New Books from NER Writers: The Selvage

From the jacket copy of Linda Gregerson’s new book, The Selvage: “In eloquent poems about Ariadne, Theseus, and Dido, the death of a father, and a bombing raid in Lebanon, and in a magnificent series detailing Masaccio’s Brancacci frescoes, The Selvage deftly traces the ‘line between’ the ‘wonder and woe’ of human experience. Keenly attuned to the precariousness of our existence in a fractured world–of ‘how little the world will spare us’–Gregerson explores the cruelty of human and political violence, such as the recent island massacre in Norway and ‘the current nightmare’ of war and terrorism. And yet, running as a ‘counterpoint’ to violence and cruelty is ‘The reigning brilliance / of the genome and / the risen moon…,’ ‘The / arachnids exoskeleton. The kestrels eye.’ The Selvage is the boldest evidence yet that Linda Gregerson’s unique combination of dramatic lyricism and fierce intelligence transcends current fashions to claim an enduring place in American poetry.”
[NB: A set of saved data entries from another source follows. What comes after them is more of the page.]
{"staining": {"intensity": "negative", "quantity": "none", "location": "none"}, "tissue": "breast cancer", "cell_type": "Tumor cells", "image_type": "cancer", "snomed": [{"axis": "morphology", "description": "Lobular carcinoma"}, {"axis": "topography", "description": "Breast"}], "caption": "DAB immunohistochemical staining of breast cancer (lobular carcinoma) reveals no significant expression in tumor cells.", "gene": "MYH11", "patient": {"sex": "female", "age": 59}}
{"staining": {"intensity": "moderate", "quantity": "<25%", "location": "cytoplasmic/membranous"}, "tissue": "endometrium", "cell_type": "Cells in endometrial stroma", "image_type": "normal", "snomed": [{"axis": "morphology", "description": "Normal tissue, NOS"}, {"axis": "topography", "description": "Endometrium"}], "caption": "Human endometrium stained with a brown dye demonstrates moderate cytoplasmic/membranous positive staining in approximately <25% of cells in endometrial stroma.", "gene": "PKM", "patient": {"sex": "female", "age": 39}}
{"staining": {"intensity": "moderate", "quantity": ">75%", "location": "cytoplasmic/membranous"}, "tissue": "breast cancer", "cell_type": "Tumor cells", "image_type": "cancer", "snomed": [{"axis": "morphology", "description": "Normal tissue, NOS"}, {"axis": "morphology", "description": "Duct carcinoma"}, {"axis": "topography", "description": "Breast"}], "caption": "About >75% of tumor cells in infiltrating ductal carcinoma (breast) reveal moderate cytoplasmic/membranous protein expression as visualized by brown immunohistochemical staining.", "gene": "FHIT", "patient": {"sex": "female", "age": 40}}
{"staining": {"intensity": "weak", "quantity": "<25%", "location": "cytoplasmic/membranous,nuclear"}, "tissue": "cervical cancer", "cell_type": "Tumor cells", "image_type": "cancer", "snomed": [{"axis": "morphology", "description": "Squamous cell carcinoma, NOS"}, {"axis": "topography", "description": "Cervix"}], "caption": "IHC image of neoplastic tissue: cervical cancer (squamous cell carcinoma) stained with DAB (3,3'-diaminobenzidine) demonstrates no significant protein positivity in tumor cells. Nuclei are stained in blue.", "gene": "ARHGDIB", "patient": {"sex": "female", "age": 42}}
Linda Gregerson is a National Book Award finalist and Kingsley Tufts Award winner, and her work has appeared in NER since 1982 (4.4), and most recently in 2011 (31.4). You can hear her read from this new book in our Bread Loaf Audio Series.

Linda Gregerson Reading at Bread Loaf

Linda Gregerson reads at the Bread Loaf Writers’ Conference.

“The Selvage” was originally published in Poetry

The Selvage

“Her Argument for the Existence of God” was originally published in PN Review (UK).

Her Argument for the Existence of God

This reading took place August 11, 2010.

To listen to the entire reading, or to other readings and lectures from the Bread Loaf Writers’ Conference, visit their iTunesU site.

Linda Gregerson’s books of poetry include Magnetic North (Houghton Mifflin, 2007); Waterborne (Houghton Mifflin, 2002), winner of the Kingsley Tufts Poetry Award; The Woman Who Died in Her Sleep (1996), a finalist for both The Poet’s Prize and the Lenore Marshall Award; and Fire in the Conservatory (1982). She is also the author of literary criticism, including Negative Capability: Contemporary American Poetry (2001) and The Reformation of the Subject: Spenser, Milton, and the English Protestant Epic (1995).